The internationally renowned Molinari Pradelli Collection is the most important series that took shape in Bologna in the XX century. It is remarkable for the consistence of the works and their select quality, as well as for the refined taste that famed orchestra conductor Francesco Molinari Pradelli (1911-1996) instilled in the course of his numerous travels and international relations throughout his professional career.
Francesco Molinari Pradelli was born in Bologna in 1911 where he attended the “Gian Battista Martini” music school, studying piano under the guidance of Filippo Ivaldi and orchestra conducting under Cesare Nordio, and completing his musical training in Rome.

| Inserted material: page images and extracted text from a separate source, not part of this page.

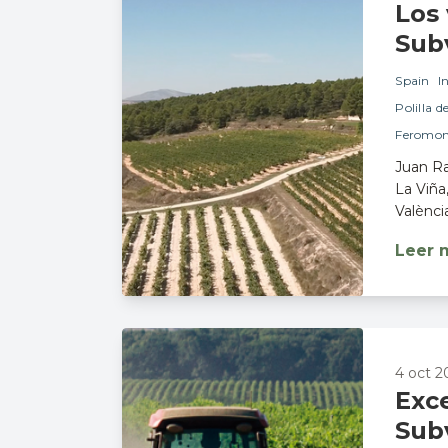
Los 
Sub
Spain
I
Polilla d
Feromon
Juan Ra
La Viña
Valènci
Leer 
4 oct 2
Exc
Sub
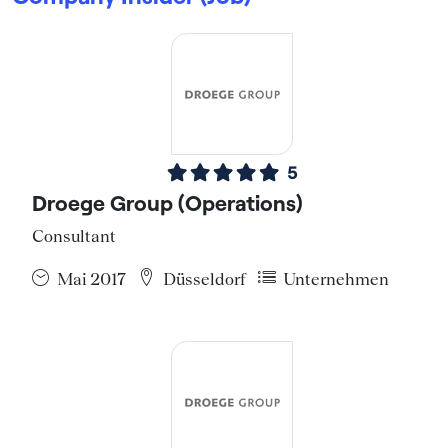
5
Droege Group (Operations)
Consultant
Mai 2017
Düsseldorf
Unternehmen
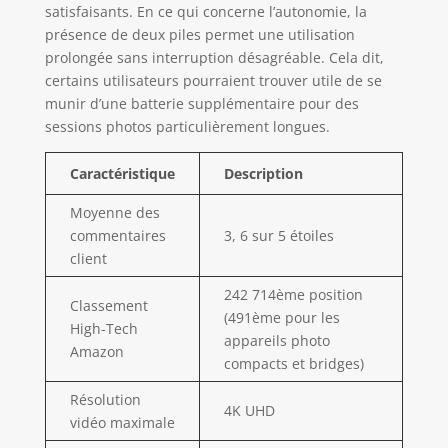
satisfaisants. En ce qui concerne l’autonomie, la
présence de deux piles permet une utilisation
prolongée sans interruption désagréable. Cela dit,
certains utilisateurs pourraient trouver utile de se
munir d’une batterie supplémentaire pour des
sessions photos particulièrement longues.
Caractéristique
Description
Moyenne des
commentaires
3, 6 sur 5 étoiles
client
242 714ème position
Classement
(491ème pour les
High-Tech
appareils photo
Amazon
compacts et bridges)
Résolution
4K UHD
vidéo maximale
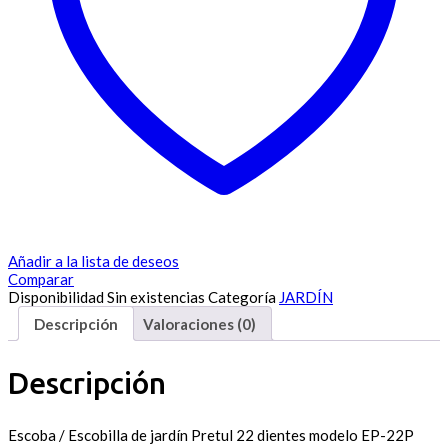
Añadir a la lista de deseos
Comparar
Disponibilidad
Sin existencias
Categoría
JARDÍN
Descripción
Valoraciones (0)
Descripción
Escoba / Escobilla de jardín Pretul 22 dientes modelo EP-22P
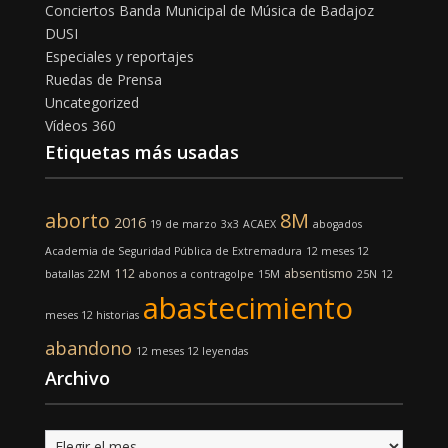
Conciertos Banda Municipal de Música de Badajoz
DUSI
Especiales y reportajes
Ruedas de Prensa
Uncategorized
Vídeos 360
Etiquetas más usadas
aborto
8M
2016
19 de marzo
3x3
ACAEX
abogados
Academia de Seguridad Pública de Extremadura
12 meses 12
112
absentismo
batallas
22M
abonos
a contragolpe
15M
25N
12
abastecimiento
meses 12 historias
abandono
12 meses 12 leyendas
Archivo
Archivo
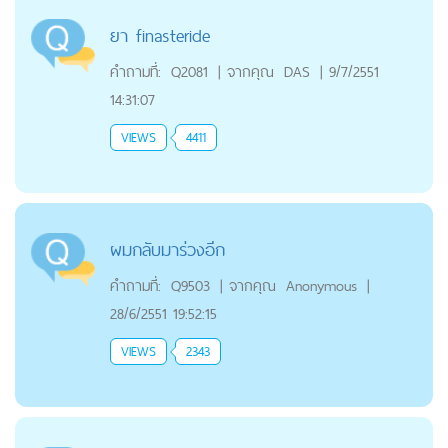
ยา finasteride
คำถามที่:
Q2081
|
จากคุณ
DAS
|
9/7/2551
14:31:07
VIEWS
4411
ผมกลับมาร่วงอีก
คำถามที่:
Q9503
|
จากคุณ
Anonymous
|
28/6/2551 19:52:15
VIEWS
2343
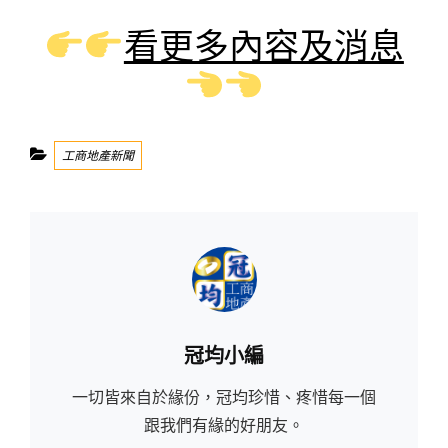
看更多內容及消息
Categories
工商地產新聞
Author:
冠均小編
一切皆來自於緣份，冠均珍惜、疼惜每一個
跟我們有緣的好朋友。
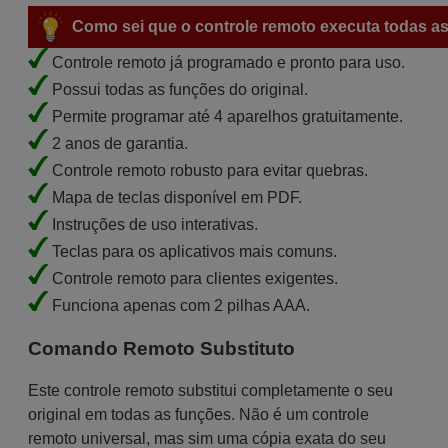
Como sei que o controle remoto executa todas as
Controle remoto já programado e pronto para uso.
Possui todas as funções do original.
Permite programar até 4 aparelhos gratuitamente.
2 anos de garantia.
Controle remoto robusto para evitar quebras.
Mapa de teclas disponível em PDF.
Instruções de uso interativas.
Teclas para os aplicativos mais comuns.
Controle remoto para clientes exigentes.
Funciona apenas com 2 pilhas AAA.
Comando Remoto Substituto
Este controle remoto substitui completamente o seu
original em todas as funções. Não é um controle
remoto universal, mas sim uma cópia exata do seu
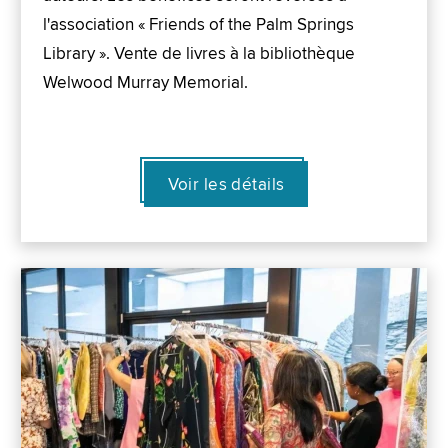
l'association « Friends of the Palm Springs
Library ». Vente de livres à la bibliothèque
Welwood Murray Memorial.
Voir les détails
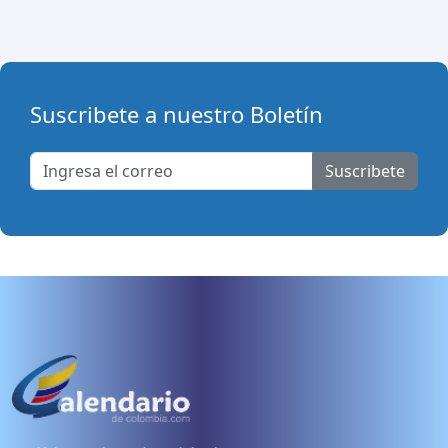
Suscribete a nuestro Boletín
Suscribete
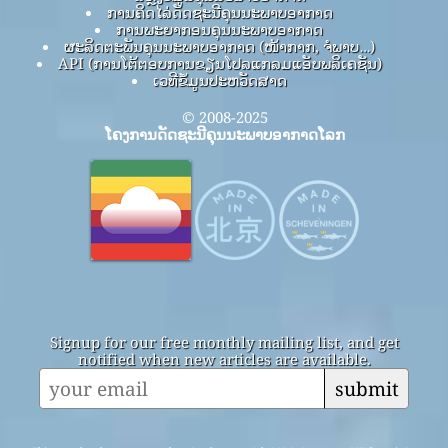
ການຄິດໄລ່ດັດຊະນີຄຸນນະພາບອາກາດ
ການພະຍາກອນຄຸນນະພາບອາກາດ
ຜະລິດຕະພັນຄຸນນະພາບອາກາດ (ໜ້າກາກ, ຈໍພາບ…)
API (ການໂຕ້ຕອບການຂຽນໂປລແກລມແອັບພລິເຄຊັນ)
ເວທີຂໍ້ມູນປະຫວັດສາດ
© 2008-2025
ໂຄງການດັດຊະນີຄຸນນະພາບອາກາດໂລກ
Signup for our free monthly mailing list, and get
notified when new articles are available.
submit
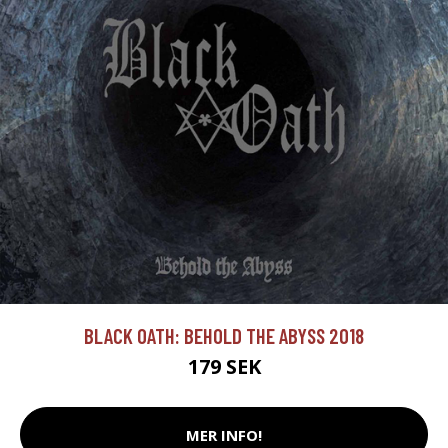
BLACK OATH: BEHOLD THE ABYSS 2018
179 SEK
MER INFO!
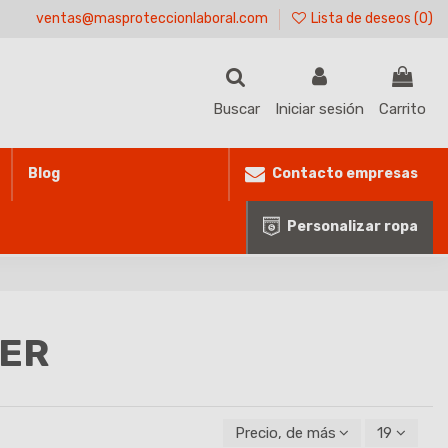
ventas@masproteccionlaboral.com
Lista de deseos (
0
)
Buscar
Iniciar sesión
Carrito
Contacto empresas
Blog
Personalizar ropa
GER
Precio, de más alto a más bajo
19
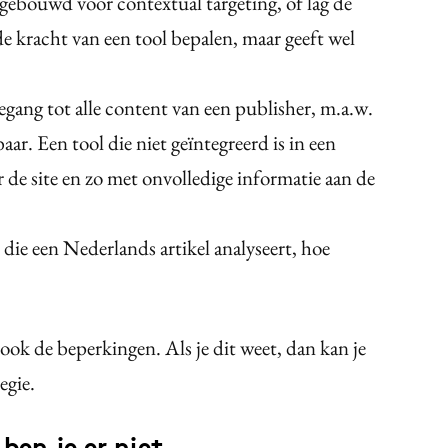
 gebouwd voor contextual targeting, of lag de
e de kracht van een tool bepalen, maar geeft wel
gang tot alle content van een publisher, m.a.w.
aar. Een tool die niet geïntegreerd is in een
de site en zo met onvolledige informatie aan de
 die een Nederlands artikel analyseert, hoe
ook de beperkingen. Als je dit weet, dan kan je
egie.
ben je er niet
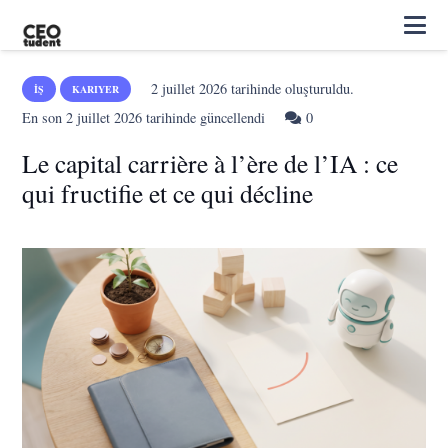
2 juillet 2026
tarihinde oluşturuldu.
İŞ
KARIYER
En son
2 juillet 2026
tarihinde güncellendi
0
Le capital carrière à l’ère de l’IA : ce
qui fructifie et ce qui décline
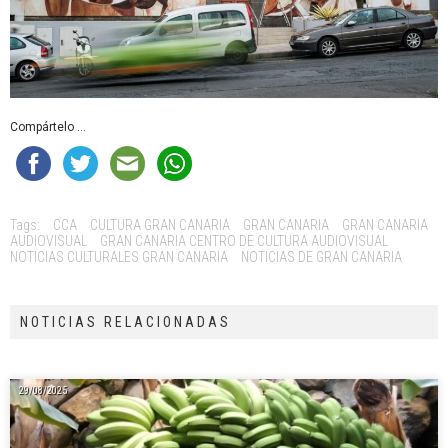
Compártelo ...
Tags:
CCA
CULTURA GRAN CANARIA
GRAN CANARIA
GRAN CANARIA
AUDIOVISUAL
GRAN CANARIA CENTRO DE CULTURA AUDIOVISUAL
NOTICIAS CULTURALES GRAN CANARIA
NOTICIAS DE GRAN CANARIA
NOTICIAS RELACIONADAS
29/08/2025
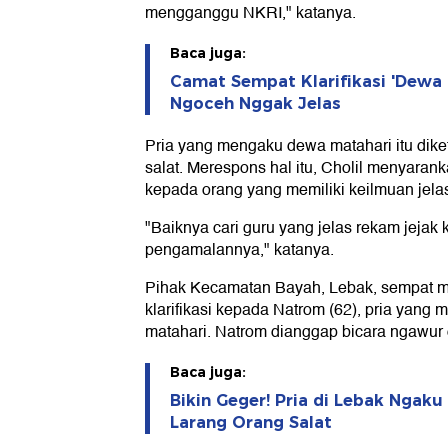
mengganggu NKRI," katanya.
Baca juga:
Camat Sempat Klarifikasi 'Dewa 
Ngoceh Nggak Jelas
Pria yang mengaku dewa matahari itu dike
salat. Merespons hal itu, Cholil menyaran
kepada orang yang memiliki keilmuan jela
"Baiknya cari guru yang jelas rekam jejak
pengamalannya," katanya.
Pihak Kecamatan Bayah, Lebak, sempat 
klarifikasi kepada Natrom (62), pria yan
matahari. Natrom dianggap bicara ngawur d
Baca juga:
Bikin Geger! Pria di Lebak Ngak
Larang Orang Salat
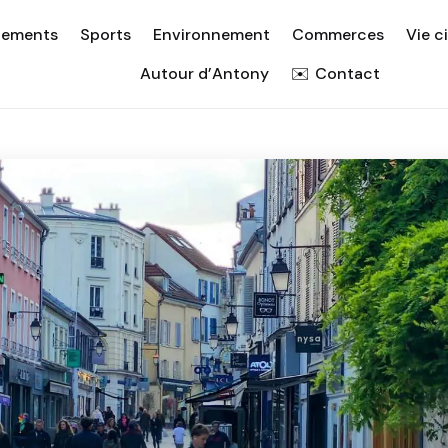
nements
Sports
Environnement
Commerces
Vie c
Autour d’Antony
Contact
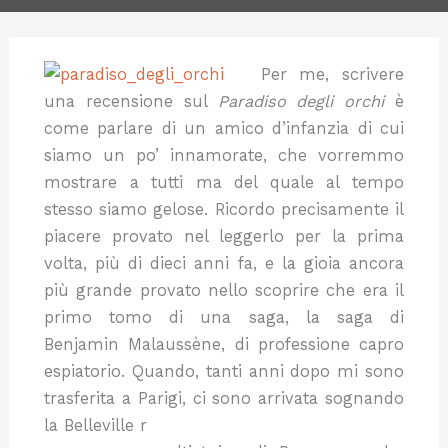
Per me, scrivere
una recensione sul
Paradiso degli orchi
è
come parlare di un amico d’infanzia di cui
siamo un po’ innamorate, che vorremmo
mostrare a tutti ma del quale al tempo
stesso siamo gelose. Ricordo precisamente il
piacere provato nel leggerlo per la prima
volta, più di dieci anni fa, e la gioia ancora
più grande provato nello scoprire che era il
primo tomo di una saga, la saga di
Benjamin Malaussène, di professione capro
espiatorio. Quando, tanti anni dopo mi sono
trasferita a Parigi, ci sono arrivata sognando
la Belleville r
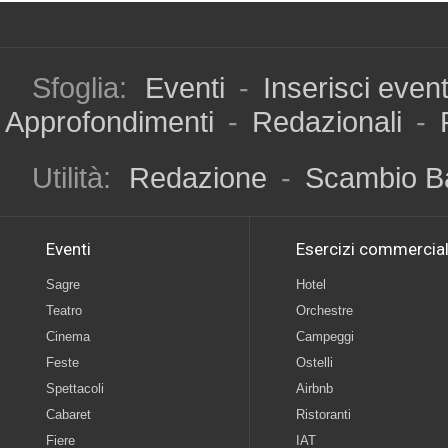
Sfoglia:
Eventi
-
Inserisci even
Approfondimenti
-
Redazionali
-
Utilità:
Redazione
-
Scambio B
Eventi
Esercizi commercial
Sagre
Hotel
Teatro
Orchestre
Cinema
Campeggi
Feste
Ostelli
Spettacoli
Airbnb
Cabaret
Ristoranti
Fiere
IAT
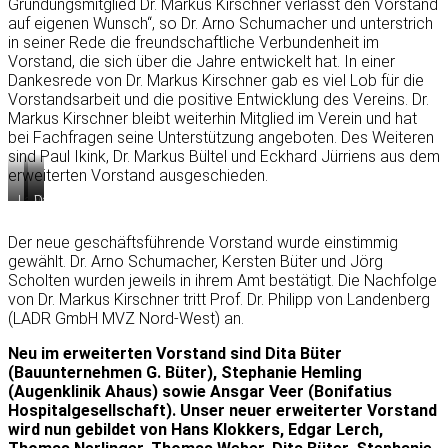
Gründungsmitglied Dr. Markus Kirschner verlässt den Vorstand
stv.
auf eigenen Wunsch“, so Dr. Arno Schumacher und unterstrich
Vorsitzende
in seiner Rede die freundschaftliche Verbundenheit im
Kersten
Büter
Vorstand, die sich über die Jahre entwickelt hat. In einer
(links)
Dankesrede von Dr. Markus Kirschner gab es viel Lob für die
Vorstandsarbeit und die positive Entwicklung des Vereins. Dr.
Markus Kirschner bleibt weiterhin Mitglied im Verein und hat
bei Fachfragen seine Unterstützung angeboten. Des Weiteren
sind Paul Ikink, Dr. Markus Bültel und Eckhard Jürriens aus dem
erweiterten Vorstand ausgeschieden.
Laudatio
Verabschiedung
Dankesrede
Dr.
Dr.
von
Arno
Markus
Dr.
Der neue geschäftsführende Vorstand wurde einstimmig
Schumacher
Kirschner
Markus
gewählt. Dr. Arno Schumacher, Kersten Büter und Jörg
Kirschner
Scholten wurden jeweils in ihrem Amt bestätigt. Die Nachfolge
von Dr. Markus Kirschner tritt Prof. Dr. Philipp von Landenberg
(LADR GmbH MVZ Nord-West) an.
Neu im erweiterten Vorstand sind Dita Büter
(Bauunternehmen G. Büter), Stephanie Hemling
(Augenklinik Ahaus) sowie Ansgar Veer (Bonifatius
Hospitalgesellschaft). Unser neuer erweiterter Vorstand
wird nun gebildet von Hans Klokkers, Edgar Lerch,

In 1938, from his very first performances, the press defined him as a “conductor with a glowing future, while Arturo Toscanini commended him as a young man “with talent who will go places”. In Rome, he distinguished himself in conducting concertos with soloists like Arturo Benedetti Michelangeli and Wilhelm Kempff. In the 1940s, he performed on the podiums of Milan, Pesaro, Trieste, Bologna and Florence, directing in particular, works by Mozart, Beethoven, Brahms and Wagner. His international success began with a 1949 tour in Hungary and then on to the most important theatres in Europe and America, with a repertory of thirty-three concertos and twenty-eight operas, from 1938 to 1982.
His most gratifying successes include a series of memorable shows at the Arena of Verona: Guglielmo Tell by Rossini (1965), Norma by Bellini with Montserrat Caballé in the title role (1974), which was also performed in Moscow, Carmen by Bizet in 1961 with a cast of exceptional singers, and Turandot by Puccini in a 1969 production that witnessed the debut of Placido Domingo. His success continued with six consecutive seasons at the Staatsoper of Vienna, followed by triumphs in American theatres, first in San Francisco and, as of 1966, at New York’s Metropolitan Opera. Molinari Pradelli was also an assiduous presence in Florence for more than thirty years, beginning in 1942, as orchestra conductor of the Teatro Comunale where he conducted many crowd-pulling symphonies featuring works by Beethoven, Rossini, Brahms, Tchaikovsky and Wagner. The 1964-65 season saw him conduct Verdi’s Forza del destino, an opera that had long been in his repertory. In 1967, he opened the Maggio Musicale Fiorentino opera season with a modern production of Maria Stuarda by Donizetti, followed by Carmen (1968) and Lohengrin (1971).
In the 1950s, the Maestro began to cultivate a growing passion for painting, first for nineteenth-century works, and then discovering an interest for Baroque painting. He developed a very original attraction for still-lifes, a genre that was just then beginning to garner interest from scholars, in which he combined the pleasure of owning artwork, aesthetic appreciation and the desire for knowledge, stimulated by museum visits in the cities his professional career took him to. This interest also showed in the quantity of books and specialised journals in his home, in the photographs, the notes he wrote in his artistic-historical studies conducted consulting the historiographic sources, and in his assiduous correspondence and relationships with art historians Roberto Longhi, Federico Zeri, Francesco Arcangeli, Carlo Volpe, Ferdinando Bologna, Marcel Roethlinsberger, Erich Schleier, Giuliano Briganti and Mina Gregori.
His collection of some two-hundred paintings that in time lined the walls of his Bologna home and later, the Villa at Marano di Castenaso, was admired by the greatest art historians of the XX century, from both Europe and America. As the exhibition documents with a selection of one-hundred paintings, the Maestro rigorously preferred seventeenth- and eighteenth-century painting, collecting works from the various Italian schools, without exception, and with a particular attention for models. Figure paintings are pre-eminent in works by the Emilian school – with paintings by Pietro Faccini, Mastelletta, Guido Cagnacci, Marcantonio Franceschini and, especially, the Gandolfi brothers – and by the Neapolitan school – with paintings by Luca Giordano, Micco Spadaro, Francesco De Mura, Lorenzo De Caro, etcetera. The collection also includes masterpieces by Venetian artists – Palma the Younger, Alessandro Turchi, Sebastiano Ricci, Giovanni Battista Pittoni – Ligurian and Lombard artists – Bernardo Strozzi, Bartolomeo Biscaino, Giulio Cesare Procaccini, Carlo Francesco Nuvolone, Fra Galgario and Giuseppe Bazzani – and by Roman artists like Gaspard Dughet, Pier Francesco Mola, Lazzaro Baldi and Paolo Monaldi.
The Collection’s very early international fame, which derived from the numerous still-life paintings by artists such as Jacopo da Empoli, Luca Forte, Giuseppe Recco, Cristoforo Munari, Arcangelo Resani and Carlo Magini, is the sign of an uncommon intuition that made the renowned orchestra conductor an authentic connoisseur of Italian Baroque painting, a precursor in the modern studies on still-lifes.